Se difundió la noticia de que el aprendiz de boticario había descubierto el gran secreto, y la multitud se congregó en torno a la tienda para ver al maravilloso joven "cocinero de oro". El propio rey expresó su deseo de verlo y conversar con él, y cuando Federico I recibió una pieza del oro que supuestamente había sido convertido a partir de cobre, quedó tan deslumbrado ante la perspectiva de conseguir una cantidad infinita —Prusia se encontraba entonces en graves apuros económicos— que decidió capturar a Böttgher y contratarlo para que fabricara oro para él dentro de la fortaleza de Spandau. Pero el joven boticario, sospechando las intenciones del rey y probablemente temiendo ser descubierto, decidió huir de inmediato, y logró cruzar la frontera hacia Sajonia.

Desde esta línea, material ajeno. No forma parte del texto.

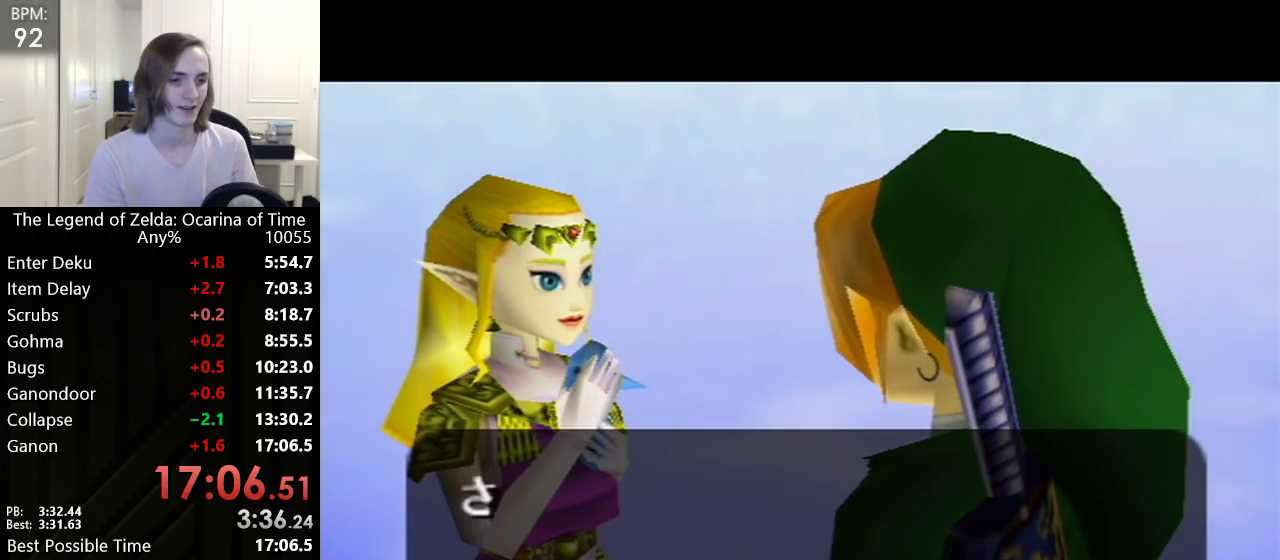
Gameplay with a controller (Nintendo layout); each line is a JSON object with the inputs held at the frame after it. "events" lists button and stick changes between this image and that frame as [ms after this image, input, new state], when the widget could be followed in between. Not read: L3 R3.
{"buttons": [], "left_stick": "center", "events": [[50, "A", "up"], [67, "A", "down"], [133, "A", "up"], [233, "A", "down"], [300, "A", "up"], [350, "A", "down"], [383, "B", "down"], [417, "A", "up"], [417, "B", "up"]]}
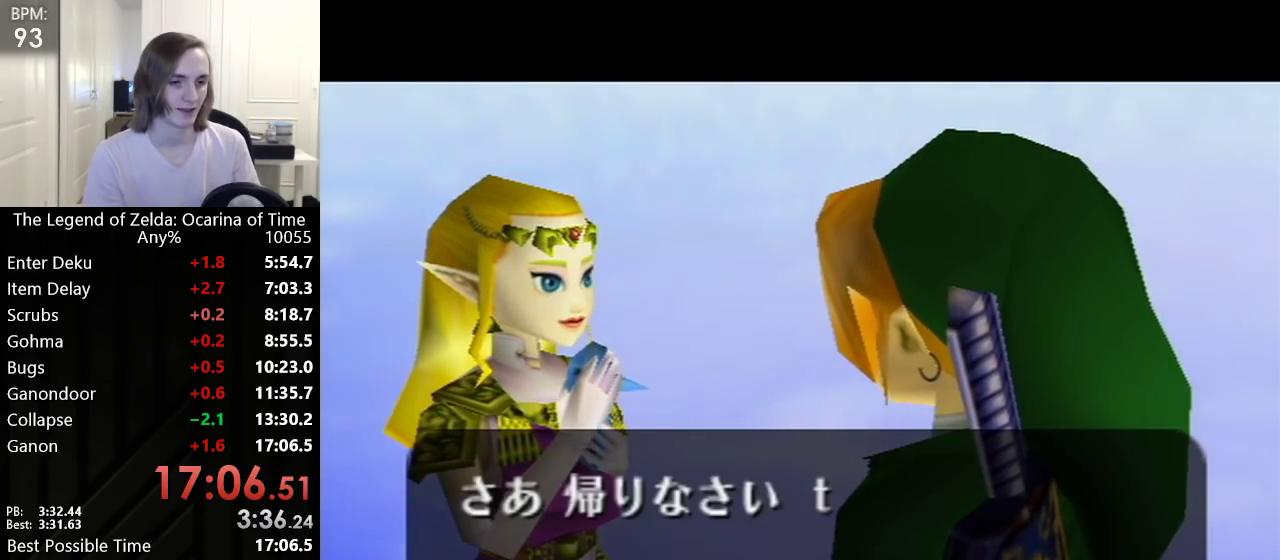
{"buttons": [], "left_stick": "center", "events": [[300, "A", "down"], [300, "B", "down"], [350, "A", "up"], [350, "B", "up"]]}
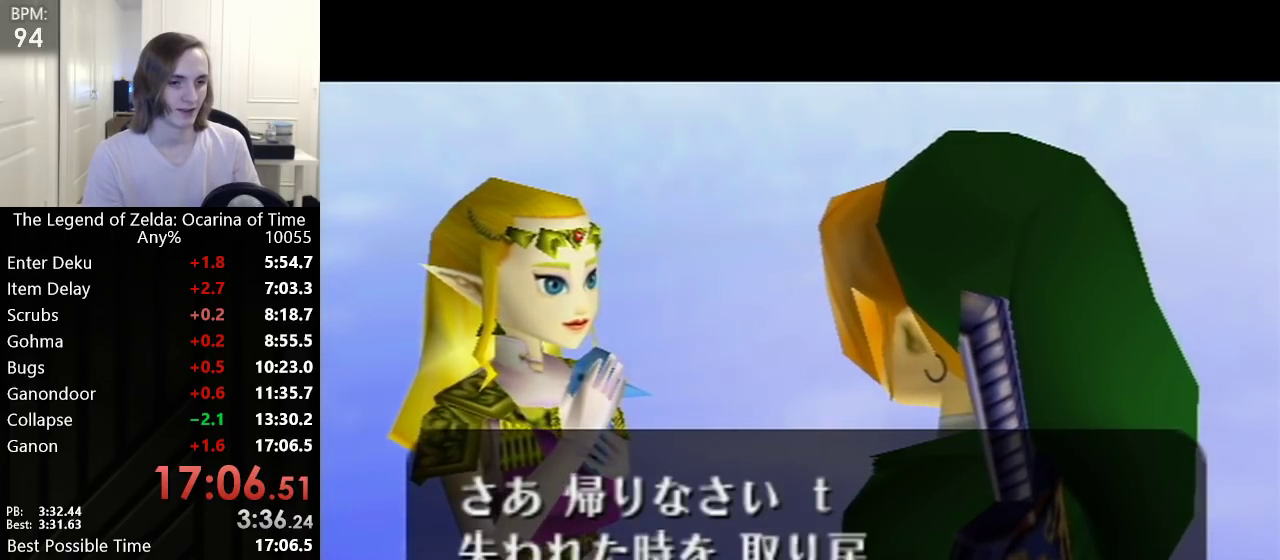
{"buttons": [], "left_stick": "center", "events": [[50, "A", "down"], [50, "B", "down"], [67, "A", "up"], [100, "B", "up"], [133, "A", "down"], [167, "B", "down"], [200, "A", "up"], [233, "B", "up"], [267, "A", "down"], [283, "B", "down"], [317, "A", "up"], [350, "B", "up"], [383, "A", "down"], [417, "B", "down"], [483, "A", "up"], [483, "B", "up"]]}
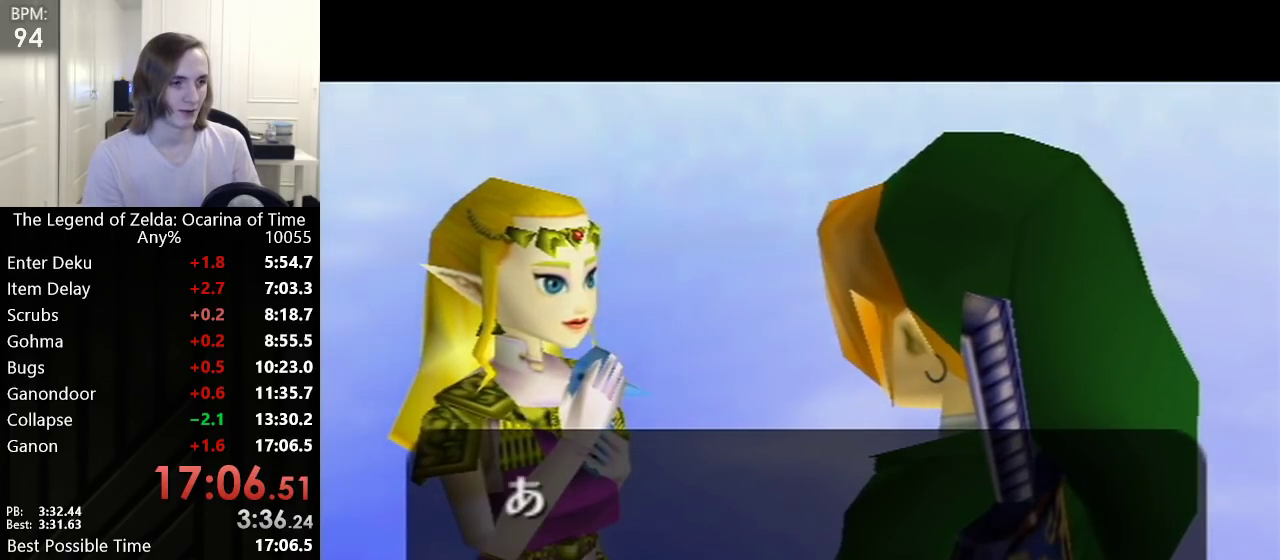
{"buttons": [], "left_stick": "center", "events": [[50, "A", "down"], [50, "B", "down"], [67, "A", "up"], [133, "B", "up"]]}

Se ofreció una recompensa de mil táleros por la captura de Böttgher, pero fue en vano. Llegó a Wittenberg y solicitó la protección del Elector de Sajonia, Federico Augusto I (rey de Polonia), apodado «el Fuerte». Federico, por su parte, estaba muy necesitado de dinero en aquel momento y se alegró enormemente ante la perspectiva de obtener oro en cualquier cantidad con la ayuda del joven alquimista. Por consiguiente, Böttgher fue trasladado en secreto a Dresde, acompañado por una escolta real. Apenas había salido de Wittenberg cuando un batallón de granaderos prusianos se presentó ante las puertas exigiendo la extradición del orfebre. Pero era demasiado tarde: Böttgher ya había llegado a Dresde, donde se alojó en la Casa Dorada y fue tratado con la mayor consideración, aunque bajo estricta vigilancia y vigilancia.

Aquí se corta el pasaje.